* _本文_
══════════════════════════════
岸田国務大臣 御指摘のように、この三条におきまして国民生活センターの目的、「国民生活の安定及び向上に寄与する」という目的が掲げられ、消費者利益の擁護、増進を図る機関として位置づけられておるわけです。

 ですから、国民生活センターの中に設けられます紛争解決委員会も、重要消費者紛争の解決を通じて、情報力、交渉力において事業者と格差がある消費者の利益の擁護、増進を図ることを目的としていること、これは間違いないというふうに思っています。

 ですから、この委員会の仲介委員ですとか仲裁委員、これは職務を行うに当たって、情報力や交渉力に格差がある消費者の立場を踏まえて、必要に応じて消費者のために積極的に後見的役割を果たすことが期待をされています。後見的役割とは、すなわち、交渉力あるいは情報力、こういった格差を是正する等の後見的な役割を果たすということだと思いますが、こういったことが期待されています。

 そして一方、今御指摘のように、法律の中では第二十条四項、そして第三十条五項、ここに「中立かつ公正な立場において、」と記されております。この趣旨でありますが、指名された仲介委員あるいは仲裁委員、これは、いかなる出身、経歴であるかを問わず、法と事実に基づいて手続を実施すべきであるということを趣旨として述べているわけですが、これは、まず基本としてこの立場は踏まえておかなければ、そもそも事業者がこの制度を利用しないということになってしまいますので、この立場はしっかりまず踏まえておかなければいけないと思っています。
══════════════════════════════
* _提示資料_
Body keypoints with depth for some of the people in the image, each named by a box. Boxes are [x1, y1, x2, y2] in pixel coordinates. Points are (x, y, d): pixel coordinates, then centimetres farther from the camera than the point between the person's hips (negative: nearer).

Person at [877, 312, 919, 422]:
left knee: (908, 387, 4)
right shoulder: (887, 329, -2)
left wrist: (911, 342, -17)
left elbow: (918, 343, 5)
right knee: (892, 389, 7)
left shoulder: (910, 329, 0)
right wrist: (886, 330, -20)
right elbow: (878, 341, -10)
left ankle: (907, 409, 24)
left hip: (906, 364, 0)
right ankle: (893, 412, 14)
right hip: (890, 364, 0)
══════════════════════════════
* _取り組む課題_
a – 本文によると、仲介委員や仲裁委員は職務を行うに当たり、消費者のためにどのような役割を果たすことが期待されているか。
b – 本文のうち、「そして一方、今御指摘のように」で始まり「ればいけないと思っています。」で終わる部分を一字一句そのまま書き写しなさい。
一覧は別の出典から取ったものだ。

* _解答_
a – 必要に応じて消費者のために積極的に後見的役割を果たすことが期待されている。

b –
そして一方、今御指摘のように、法律の中では第二十条四項、そして第三十条五項、ここに「中立かつ公正な立場において、」と記されております。この趣旨でありますが、指名された仲介委員あるいは仲裁委員、これは、いかなる出身、経歴であるかを問わず、法と事実に基づいて手続を実施すべきであるということを趣旨として述べているわけですが、これは、まず基本としてこの立場は踏まえておかなければ、そもそも事業者がこの制度を利用しないということになってしまいますので、この立場はしっかりまず踏まえておかなければいけないと思っています。